> _Text section_:
Who knows, maybe inxile decided to make up interesting stuff in the setting that is otherwise so dull.

okay, I’m leaving the first town now. eight hours.

the combat is definitely no better than shadowrun, not in the same league as divinity but that’s OK because there’s very little combat

other thoughts:

  • it does occasionally feel like the writers run out of ways to describe dune-like trances or interactions with otherworldly devices and this is the main reason why I’d advise against long play sessions, but the writing is consistently of very high quality, and for all the of mysticism and world-building, the interpersonal relationships and dialogue with your party members and other NPCs really do not suffer at all. they consistently drop lines that impress me, and (contrary to perception of the original game) there’s very little conspicuous philosophizing.

  • the levels are memorable and well-arranged; the first city spans ~6 separate main maps, and they’re all a good size and have nicely varied art and solid visual design so you’re rarely/never getting lost or fatigued trying to navigate between quests.

> _Supplied data_:
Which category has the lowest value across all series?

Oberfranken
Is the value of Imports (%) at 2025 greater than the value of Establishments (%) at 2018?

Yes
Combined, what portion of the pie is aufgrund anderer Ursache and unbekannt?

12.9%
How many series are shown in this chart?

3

==

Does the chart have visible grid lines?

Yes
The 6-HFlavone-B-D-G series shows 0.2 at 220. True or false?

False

==

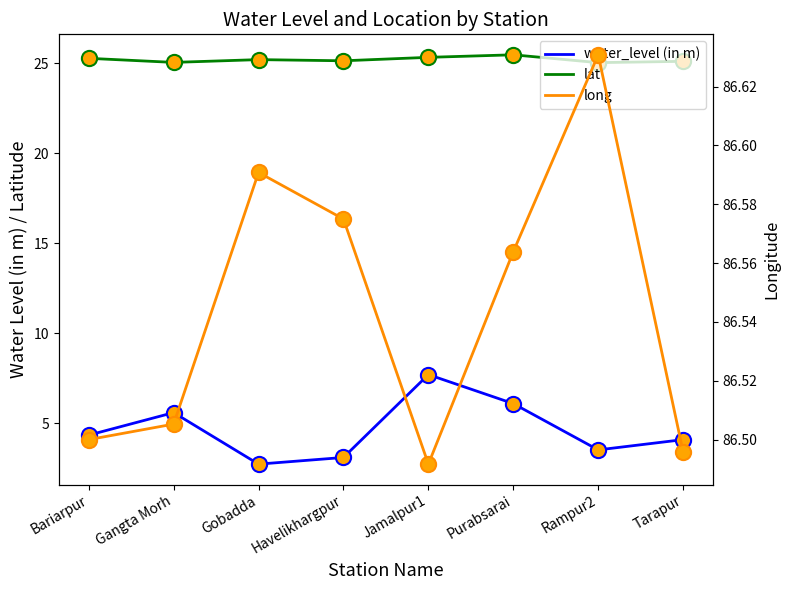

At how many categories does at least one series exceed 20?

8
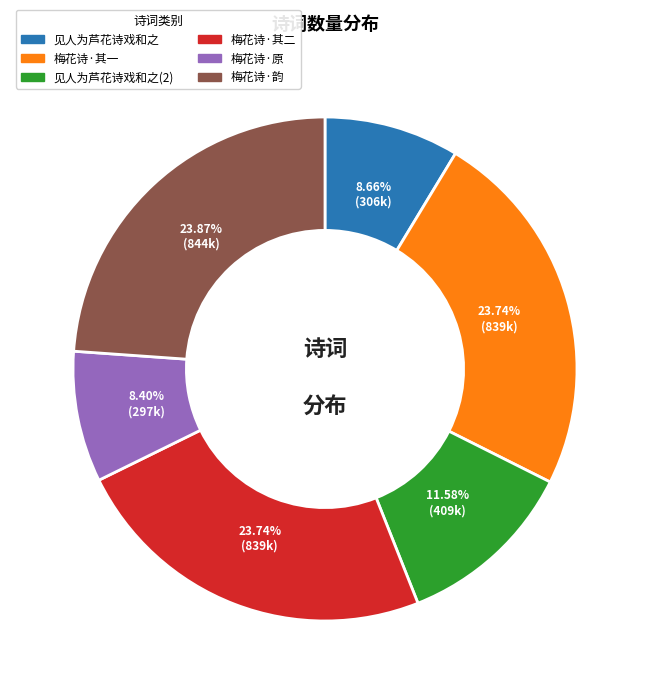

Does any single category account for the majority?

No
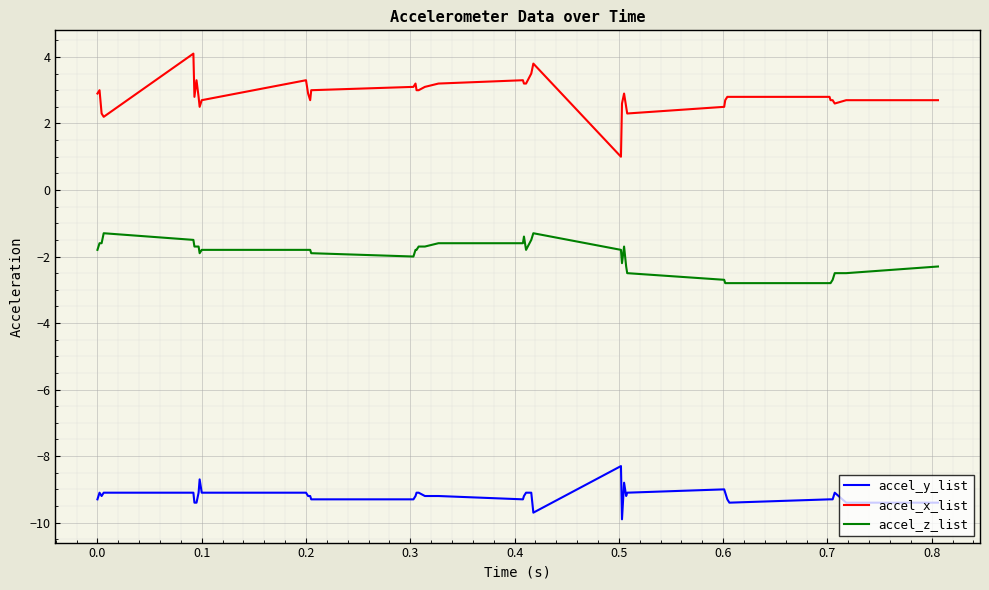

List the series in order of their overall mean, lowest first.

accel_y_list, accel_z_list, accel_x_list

> _What this exercise asks_:
• 1. According to the game review, how many separate main maps does the first city span?
• 2. List the qualities the game review attributes to the maps of the first city.
• 3. Reproduce the game review starting with "Who knows, maybe" and going on through "little conspicuous philosophizing.".

> _Results for each task_:
• 1. About six.

• 2.
- They are all a good size.
- They have nicely varied art.
- They have solid visual design.

• 3.
Who knows, maybe inxile decided to make up interesting stuff in the setting that is otherwise so dull.

okay, I’m leaving the first town now. eight hours.

the combat is definitely no better than shadowrun, not in the same league as divinity but that’s OK because there’s very little combat

other thoughts:

  • it does occasionally feel like the writers run out of ways to describe dune-like trances or interactions with otherworldly devices and this is the main reason why I’d advise against long play sessions, but the writing is consistently of very high quality, and for all the of mysticism and world-building, the interpersonal relationships and dialogue with your party members and other NPCs really do not suffer at all. they consistently drop lines that impress me, and (contrary to perception of the original game) there’s very little conspicuous philosophizing.